A third category of asteroids, forming about 10% of the total population, is the M-type. These have a spectrum that resembles metallic iron-nickel, with a white or slightly red appearance and no absorption features in the spectrum. M-type asteroids are believed to be formed from the metallic cores of differentiated progenitor bodies that were disrupted through collision. However, there are also some silicate compounds that can produce a similar appearance. Thus, the large M-type asteroid 22 Kalliope does not appear to be primarily composed of metal. Within the main belt, the number distribution of M-type asteroids peaks at a semi-major axis of about 2.7 A.U.


Measurements of the rotation periods of large asteroids in the main belt show that there is a lower limit to the duration. No asteroid with a diameter larger than 100 metres has a period of rotation of less than once every 2.2 hours. For asteroids rotating faster than this rate, the centripetal force at the surface is greater than the force of gravity, so any loose surface material would become scattered. Yet a solid object should be able to rotate much more rapidly. This suggests that the majority of asteroids with a diameter over 100 metres are actually rubble piles formed through collisions between asteroids.

The high population of the main belt makes for a very active environment, where collisions between asteroids occur frequently (on astronomical time scales). Collisions between main belt bodies with a mean radius of 10-km are expected to occur about once every 10 million years. A collision may fragment an asteroid in numerous small pieces (leading to the formation of a new asteroid family), and some of the debris from these collisions can form meteoroids that enter the Earth's atmosphere. Collisions that occur at low relative speeds may even join two asteroids together. After more than 4 billion years of this process, the members of the asteroid belt now bear little resemblance to the original population.

In addition to the asteroid bodies, the main belt also contains bands of dust with particle radii of up to a few hundred micrometres. This fine material is produced, at least in part, from collisions between asteroids, or by the impact of micrometeorites upon the asteroids. Due to Poynting-Robertson drag, the pressure of solar radiation causes this dust to slowly spiral inward toward the Sun.

The combination of fine asteroid dust, as well as ejected cometary material, produces the zodiacal light. This faint auroral glow can be viewed at night extending from the direction of the Sun along the plane of the ecliptic. Particles that produce the visible zodiacal light average about 40 urm in radius. The typical lifetimes of such particles is on the order of 700,000 years. Thus, in order to maintain the bands of dust, new particles must be steadily produced within the asteroid belt.

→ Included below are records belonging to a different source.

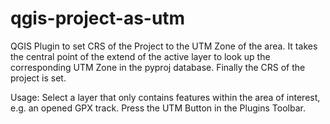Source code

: # qgis-project-as-utm
QGIS Plugin to set CRS of the Project to the UTM Zone of the area. It takes the central point of the extend of the active layer to look up the corresponding UTM Zone in the pyproj database. Finally the CRS of the project is set.

Usage: Select a layer that only contains features within the area of interest, e.g. an opened GPX track. Press the UTM Button in the Plugins Toolbar.



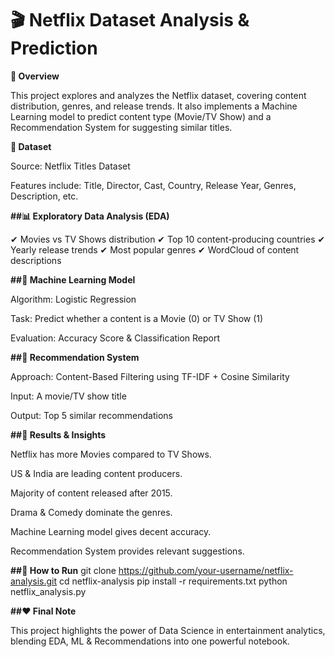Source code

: # **🎬 Netflix Dataset Analysis & Prediction**
**📌 Overview**

This project explores and analyzes the Netflix dataset, covering content distribution, genres, and release trends. It also implements a Machine Learning model to predict content type (Movie/TV Show) and a Recommendation System for suggesting similar titles.


**📂 Dataset**

Source: Netflix Titles Dataset

Features include: Title, Director, Cast, Country, Release Year, Genres, Description, etc.


**##📊 Exploratory Data Analysis (EDA)**

✔ Movies vs TV Shows distribution
✔ Top 10 content-producing countries
✔ Yearly release trends
✔ Most popular genres
✔ WordCloud of content descriptions


**##🤖 Machine Learning Model**

Algorithm: Logistic Regression

Task: Predict whether a content is a Movie (0) or TV Show (1)

Evaluation: Accuracy Score & Classification Report


**##🎯 Recommendation System**

Approach: Content-Based Filtering using TF-IDF + Cosine Similarity

Input: A movie/TV show title

Output: Top 5 similar recommendations


**##📝 Results & Insights**

Netflix has more Movies compared to TV Shows.

US & India are leading content producers.

Majority of content released after 2015.

Drama & Comedy dominate the genres.

Machine Learning model gives decent accuracy.

Recommendation System provides relevant suggestions.


**##🚀 How to Run**
git clone https://github.com/your-username/netflix-analysis.git
cd netflix-analysis
pip install -r requirements.txt
python netflix_analysis.py


**##❤️ Final Note**

This project highlights the power of Data Science in entertainment analytics, blending EDA, ML & Recommendations into one powerful notebook.
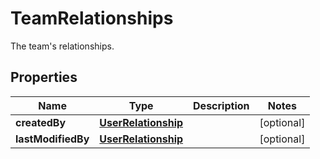 

# TeamRelationships

The team's relationships.
## Properties

Name | Type | Description | Notes
------------ | ------------- | ------------- | -------------
**createdBy** | [**UserRelationship**](UserRelationship.md) |  |  [optional]
**lastModifiedBy** | [**UserRelationship**](UserRelationship.md) |  |  [optional]




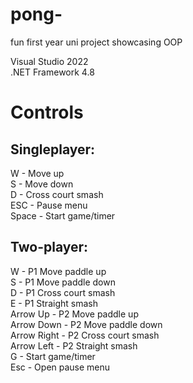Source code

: # pong-  
fun first year uni project showcasing OOP  
  
Visual Studio 2022  
.NET Framework 4.8  
  
# Controls  
  
## Singleplayer:  
  
W - Move up  
S - Move down  
D - Cross court smash  
ESC - Pause menu  
Space - Start game/timer  
  
  
## Two-player:  
  
W - P1 Move paddle up  
S - P1 Move paddle down  
D - P1 Cross court smash  
E - P1 Straight smash  
Arrow Up - P2 Move paddle up  
Arrow Down - P2 Move paddle down  
Arrow Right - P2 Cross court smash  
Arrow Left - P2 Straight smash  
G - Start game/timer  
Esc - Open pause menu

Asteroid belts are a staple of science fiction stories less concerned with realism than with drama, since they are frequently portrayed as being so dense that adventurous measures must be taken to avoid an impact. Proto-planets in the process of formation and planetary rings may look like that, but asteroid belts do not.

In reality, the asteroids are spread over such a high volume that it would be highly improbable even to pass close to a random asteroid. For example, the numerous space probes sent to the outer solar system, just across the main asteroid belt, have never had any problems, and asteroid rendezvous missions have elaborate targeting procedures.

The inaccurate image of an overcrowded Asteroid Belt is especially frequent in science fiction films, apparently because it makes for dramatic visual images which the true nearly empty space does not provide. The film 2001: A Space Odyssey is unusual in that it does portray realistically the ship's "encounter" with a lone asteroid pair. On the other hand, written depictions of human encounters with asteroids, their mining and their colonization - an increasingly frequent science fiction theme since the late 1940s - are more often scientifically accurate.